ERC Starting Grant is one of the most competed grants in Europe. It is a personal grant that is meant for funding top-level scientific research. The five-year grant is awarded to a talented, early-career researcher.
In addition to the high scientific level, the applications are expected to have a scientifically innovative perspective. The application process was two-fold: Peljo sent his letter of application in October 2019, and in April 2020 he received the news of reaching the second stage of the application process.

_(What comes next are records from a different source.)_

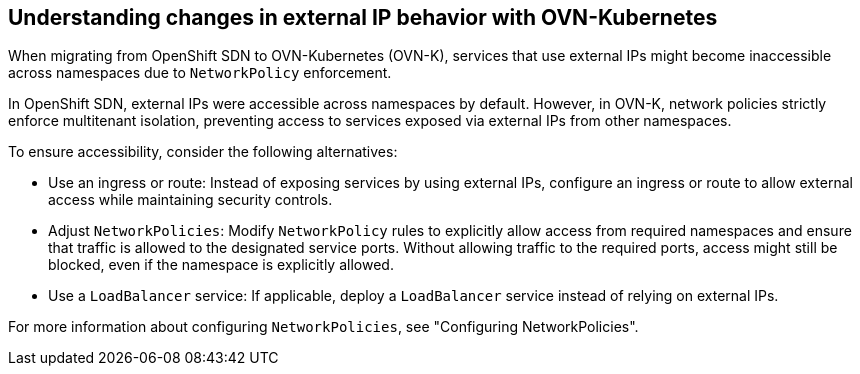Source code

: // Module included in the following assemblies:
// * networking/understanding-networking.adoc

:_mod-docs-content-type: REFERENCE
[id="nw-ne-changes-externalip-ovn_{context}"]
== Understanding changes in external IP behavior with OVN-Kubernetes

When migrating from OpenShift SDN to OVN-Kubernetes (OVN-K), services that use external IPs might become inaccessible across namespaces due to `NetworkPolicy` enforcement.

In OpenShift SDN, external IPs were accessible across namespaces by default. However, in OVN-K, network policies strictly enforce multitenant isolation, preventing access to services exposed via external IPs from other namespaces.

To ensure accessibility, consider the following alternatives:

* Use an ingress or route: Instead of exposing services by using external IPs, configure an ingress or route to allow external access while maintaining security controls.

* Adjust `NetworkPolicies`: Modify `NetworkPolicy` rules to explicitly allow access from required namespaces and ensure that traffic is allowed to the designated service ports. Without allowing traffic to the required ports, access might still be blocked, even if the namespace is explicitly allowed.

* Use a `LoadBalancer` service: If applicable, deploy a `LoadBalancer` service instead of relying on external IPs.

For more information about configuring `NetworkPolicies`, see "Configuring NetworkPolicies".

– Typically the second stage of the process includes an interview in Brussels, but this year there were no interviews because of the coronavirus situation, so the letters of application were evaluated based on the experts’ reviews. My letter of application was evaluated by nine experts whose reviews were highly positive, says Peljo.
The grant worth nearly 1.5 million euro enables the founding and developing of a research group. With the help of the grant and other supplementary funding, the size of the research group can also be increased to 10 people or more, which is a good size group to conduct top-level research, according to Peljo.
Peljo’s research project is focused on finding ways to expand the group of materials suitable for storing energy. The suitable material is required to have several qualities that in part contradict each other.
– For example, some of the materials are not suitable because their solubility may be too low or the battery’s cell voltage, which means the voltage of one cell, may be too low, even though the stability and price of the materials meet.
One of the aims in Peljo’s research project is to develop ways to get round these restrictions. The goal is to engineer batteries that are suitable for storing renewable energy.
– This is also a great start for the Materials Engineering unit at the University of Turku, Peljo adds.